Planning for a project is the cornerstone of management. If you want to learn how the pros do it, watch Jennifer Bridges, PMP, and up your game.
Here’s a shot of the whiteboard for your reference!
In Review: 10 Secrets of the Pros for Better Project Plans
You can learn a lot from books, but it’s the real world that hones project management skills, as Jennifer said in the video. She makes the analogy that your project plan is the playbook for your team to execute, monitor and control the project.
Of course you have to start your project off on the right foot, as we wrote about, but it doesn’t hurt to know how to better do this by listening to those who have taken that journey many times over. Here are the 10 tips they suggest to better your project planning.
- Know your plan inside out
- Know your team
- Plan your plan
- Use templates
- Keep it simple
- Plan must reflect reality
- Engage all parties
- Give team members access
- Have stakeholders sign off on plan
- Update regularly
If you follow this advice your project is more likely to run on schedule, within budget and achieve the goals of its stakeholders. Then, in time, you’ll become a seasoned vet who will be passing on your sage knowledge to newcomers.
Pro-Tip: Once your project plan is in place remember to set a good tone for the team, keeping the atmosphere healthy: providing nutritious food, downtime and exercise to keep performance levels and morale high.
Thanks for watching!
Today, we’re talking about 10 secrets of the pros for better project plans.

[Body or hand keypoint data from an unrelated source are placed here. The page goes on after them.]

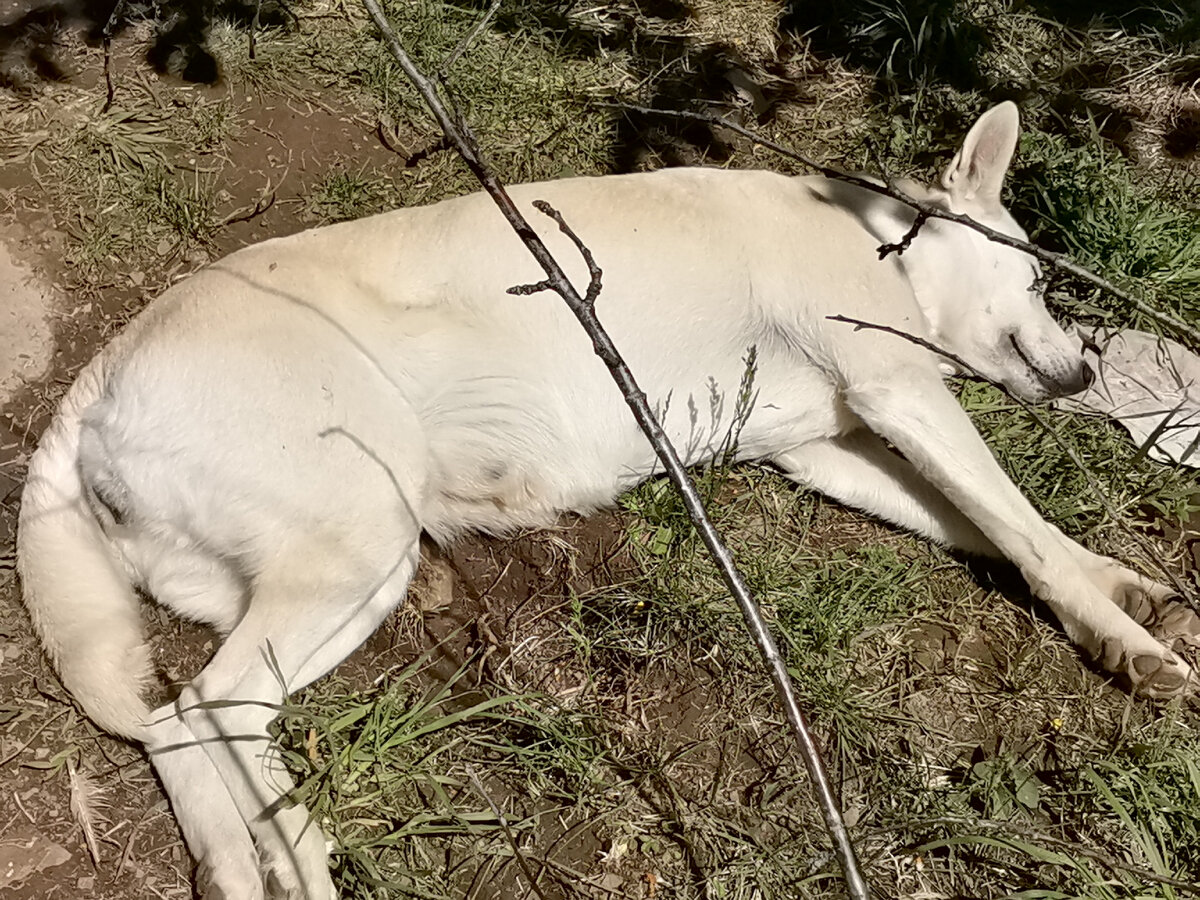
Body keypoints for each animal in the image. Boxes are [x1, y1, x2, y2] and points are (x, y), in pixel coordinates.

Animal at [18, 105, 1200, 900]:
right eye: (1040, 282)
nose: (1085, 373)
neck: (882, 243)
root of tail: (95, 385)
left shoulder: (833, 448)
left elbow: (997, 529)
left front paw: (1122, 593)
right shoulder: (898, 390)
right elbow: (1016, 523)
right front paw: (1127, 642)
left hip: (315, 577)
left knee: (193, 720)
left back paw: (259, 858)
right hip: (364, 541)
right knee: (211, 708)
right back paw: (279, 855)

We’re going to talk about a real-world spin on the project plan. When I think of project plans, I can’t help but think about sports. I think of the project plan as the playbook that the team is going to use to execute, and monitor, and control this project.
So when you’re building these better plans, some things to remember is, you as the Project Manager have to know your game. That project plan, your playbook, is your game, so you have to know everything in it. You have to know more than anybody about this project, and that’s what the plan does for you.
You also have to know your players, who’s going to be executing this plan, what are their strengths, where do they need support, and who needs to communicate with who to know what’s going on.
When you’re making your plans, you need to plan to plan. You need to set aside time and think through, what do I have in this plan, what do I need, and where do I get it?
You also use templates. Don’t start from scratch. Use a template maybe you used before or someone else has used before. That’ll save you a lot of time and help you think through things for the project so you don’t forget.
Also, keep it simple. Remember, this is a playbook. These are plays that people are going to take and execute along the way, so the more simple that you can be the better.
Also, reflect reality on your project. Make sure the plan reflects reality, and it’s relative to your project and the people who are going to be doing the work.
There some other secrets, as well. You want to be sure to engage others. Engage those people who are going to be executing the plan. Engage those who are going to be impacted. Get their input so they’ll help you know what is going to work and where, maybe, you could run into some challenges along the way.
Also, provide access to these team members, as well. For the team members who are going to be executing these plays or executing activities, let them have insights into not only their work but others’ work, and build dashboards that are customized so they can see things clearly.
Also, get the appropriate people, the stakeholders, to sign off. When you get them to sign off, you’re getting their buy-in and their commitment to help support the project along the way.
Also, update your plan on a regular basis. You have to know going in that the fact is that this plan is going to change all along the way, so it’s very important to keep it updated regularly and consistently.